The Brembo brake setup also is familiar from the Dodge Charger, but all Chrysler's Brembo systems have now been improved by utilizing an ABS-controlled wet-weather function that keeps the pads close to the rotor surfaces whenever the car corners at greater than 0.60g. Prior to this latest fix, all SRT8 models using similar brake components suffered from pad knock-back during hard cornering, resulting in long pedal travel just when you wanted it the least.
With the track surface as wet and slick as it is, good brake pedal feel and more than adequate braking power is all we can honestly report, but we fully expect that the Challenger's 14.2-inch front rotors and 13.9-inch rear rotors with four-piston calipers all around can get the job done, no questions asked. Though the Challenger has a retro look, its stopping and steering capabilities are right up to the minute.
Retro Looks, Modern Execution
So, in a way, is the look of the car. While its silhouette might hark back to the fondly remembered 1970-'74 Challenger, the execution is completely up to date. The body panels show a subtle fluency that stamping mills of the past couldn't manage. The incorporation of this car's bumpers into the body surface, suggesting competition practice from the SCCA Trans-Am in the bad old days of 1970, brings a postmodern tidiness to the look. You can also expect modern standards of structural stiffness from this reborn muscle car.

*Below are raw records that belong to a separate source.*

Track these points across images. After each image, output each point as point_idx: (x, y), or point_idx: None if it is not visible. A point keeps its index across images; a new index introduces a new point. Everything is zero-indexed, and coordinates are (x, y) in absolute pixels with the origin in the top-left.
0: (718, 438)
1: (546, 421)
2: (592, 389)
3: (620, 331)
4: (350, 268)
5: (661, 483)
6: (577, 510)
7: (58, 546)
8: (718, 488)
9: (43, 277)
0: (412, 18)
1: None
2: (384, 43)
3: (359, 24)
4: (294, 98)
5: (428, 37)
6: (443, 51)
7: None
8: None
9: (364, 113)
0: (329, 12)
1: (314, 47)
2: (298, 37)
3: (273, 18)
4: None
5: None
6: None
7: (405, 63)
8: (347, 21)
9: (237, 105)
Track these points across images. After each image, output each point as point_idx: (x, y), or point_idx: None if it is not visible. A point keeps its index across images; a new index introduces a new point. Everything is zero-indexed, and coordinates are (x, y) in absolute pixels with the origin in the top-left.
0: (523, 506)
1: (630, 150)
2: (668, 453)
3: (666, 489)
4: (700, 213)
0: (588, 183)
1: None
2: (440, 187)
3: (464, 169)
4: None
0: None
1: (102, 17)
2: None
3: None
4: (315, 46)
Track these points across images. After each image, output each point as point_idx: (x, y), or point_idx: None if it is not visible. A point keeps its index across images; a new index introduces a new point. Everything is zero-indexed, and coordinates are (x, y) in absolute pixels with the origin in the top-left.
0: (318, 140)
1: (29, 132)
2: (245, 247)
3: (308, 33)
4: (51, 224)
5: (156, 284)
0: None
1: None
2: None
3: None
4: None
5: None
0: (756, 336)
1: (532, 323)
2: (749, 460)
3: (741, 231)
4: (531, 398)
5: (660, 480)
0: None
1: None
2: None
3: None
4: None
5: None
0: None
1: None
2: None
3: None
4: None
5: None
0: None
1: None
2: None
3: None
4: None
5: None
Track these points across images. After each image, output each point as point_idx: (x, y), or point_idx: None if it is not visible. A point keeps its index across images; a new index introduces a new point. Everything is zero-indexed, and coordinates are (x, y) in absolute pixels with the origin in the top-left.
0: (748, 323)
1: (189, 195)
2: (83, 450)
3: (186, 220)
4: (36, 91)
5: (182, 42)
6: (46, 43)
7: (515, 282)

You can also expect contemporary aerodynamics. The Challenger wears a deftly tweaked front splitter and a tail-wing assembly designed to provide real aero effects. Check out the dive planes on the front fenders, designed to generate vortices down the side of the car that aid air extraction through the wheels, reducing flow separation and turbulence. It's evidence that the Dodge engineers spend a lot of time in the wind tunnel, and that the SRT guys also like to perform 150-mph lane-change tests. The result is a nostalgic design with leading-edge aero additions.
Muscle (Car) Memory
The 2008 Dodge Challenger SRT8 resonates on many familiar neural pathways. Its shape and proportions are right on the money. The big driver door offers easy ingress (unless, like us, you're driving a development mule with a full roll cage). The seat height is at a respectable altitude, precluding that sideways limbo you have to use to get into many modern coupes; and the high beltline and cowl shared by all the LX-platform cars is entirely appropriate to the era being celebrated here.
Then there's the baritone grumble of the big V8 as it lights off. This sound speaks directly to those of us with the Y chromosome. There must be some genetic component that is passed unaltered from father to son that explains the identical emotional response in all of us to the inimitable sound of an awakening Hemi.
So Worth the Money
Dodge dealers have been taking orders for the 2008 Dodge Challenger SRT8 since December, asking $37,995 per copy. There will be 6,400 made before the car is joined by other models in the Challenger range a year later. These will probably include variants all the way down to a 2.7-liter V6 version, with maybe even an all-wheel-drive model.
It is a complete reversal of procedure for Dodge to release the SRT version of the Challenger before friendlier versions that have a wider appeal, but for this skillful interpretation of an automotive icon, we can happily set protocol aside.
Edmunds attended a manufacturer-sponsored event, to which selected members of the press were invited, to facilitate this report.